The biggest fight Thailand’s female Muay Thai boxers face is the one against sexism
- His daughters have all won Muay Thai championships in their age and weight categories, and Nopparit Yoohanngoh wants them to have the same respect as his sons
- Female fighters believe it’s time they were taken more seriously by local promoters and fans of Thailand’s national sport
Six days a week many of the 16 children of Nopparit Yoohanngoh, a Thai Muslim man, are up and about before sunrise in a leafy, outlying area of Bangkok.
Yawning and bleary-eyed, they head to their father’s gym, which consists of a weathered boxing ring and an adjacent training space under a corrugated iron roof. He built the gym by himself among shady willows beside a scenic canal.
The teenagers do runs on footpaths along the waterway, lift rusty weights, do push-ups on plastic mats and pummel punching bags hung from beams.

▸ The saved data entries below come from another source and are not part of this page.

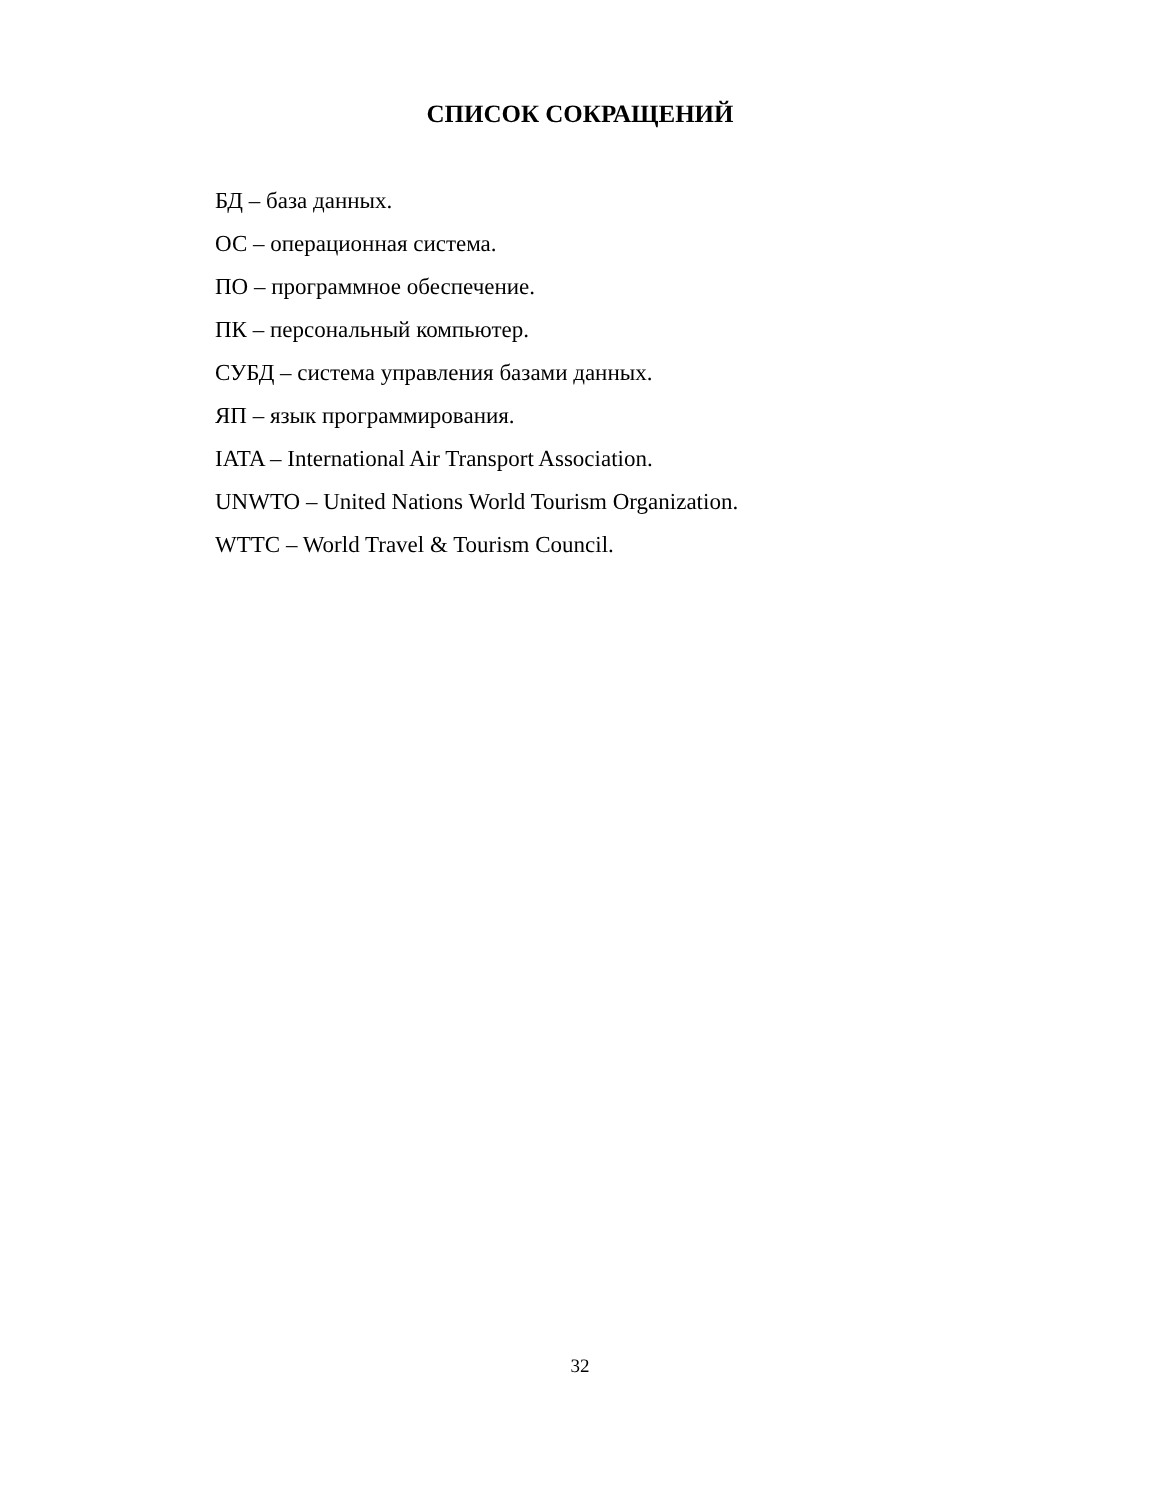СПИСОК СОКРАЩЕНИЙ
БД – база данных.
ОС – операционная система.
ПО – программное обеспечение.
ПК – персональный компьютер.
СУБД – система управления базами данных.
ЯП – язык программирования.
IATA – International Air Transport Association.
UNWTO – United Nations World Tourism Organization.
WTTC – World Travel & Tourism Council.
32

Even Nopparit’s youngest child, nine-year-old Mussalin, is at it. An elfin girl with curly black locks, she kicks boxing pads held by an older brother – before sneaking off for some ice cream at a local shack that doubles as a convenience store. After school his children return to their father’s gym and resume training.
For three decades Nopparit, 54, has coached his children – the eldest is 32 – in Thai boxing, or Muay Thai, starting when they were in diapers. His younger ones all compete in the sport and several of his grandchildren are training too.
Soft-spoken and a doting father, Nopparit has steered his children towards Thai boxing to keep them away from drug abuse in their low-income neighbourhood. “It was already a big problem in my youth,” he says. “My friends who became junkies are all dead.”